## What to work on
List every place name that appears in the passage about life in Kenya below.

## Provided passage
________________
I can’t leave my house without someone going out of their way to greet me. I can’t leave my house without being judged for what I’m wearing and how I look that day. If I don’t leave my house people speculate that I’m sick or something is wrong with me. If I am seen with a man he is automatically assumed that he is my beau. Little children scream random greetings at me from blocks away. Everyone wants their picture taken. Men are constantly telling me they’ve fallen in love with me at first sight and want to marry me. Literally lost count of the number of serious marriage proposals I’ve had in the last 5 months. Everything I do is interesting and worth watching, even if what I’m doing is a mundane task like washing my clothes or walking down the street. People stop and stare at me when I walk by them or worse yet, when they walk by my house and see me in the yard doing anything.
So yea, being a white person in Kenya (at least in rural Kenya, Nairobi and Mombasa aren’t too bad) makes you an automatic D-list celebrity. And let me just tell you, I take back ever wanting to be the least bit famous. I miss being able to take a walk and not get stared at. I miss being anonymous, average, not-worth-noticing and it is one of the things I most look forward to upon returning home.
 On Peace Corps Being Like Dorm Life (or what I imagine it to be like since I never actually lived in a dorm...)
________________
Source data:
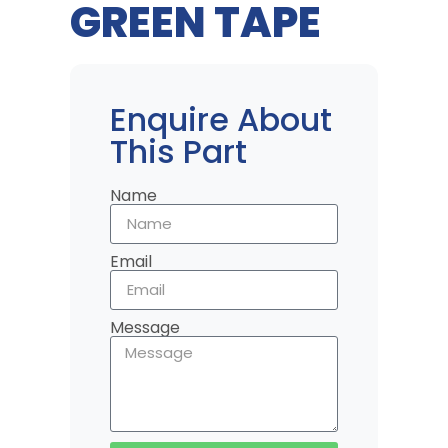
GREEN TAPE
Enquire About
This Part
Name
Email
Message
________________
## Answer to the exercise
Kenya, Nairobi, Mombasa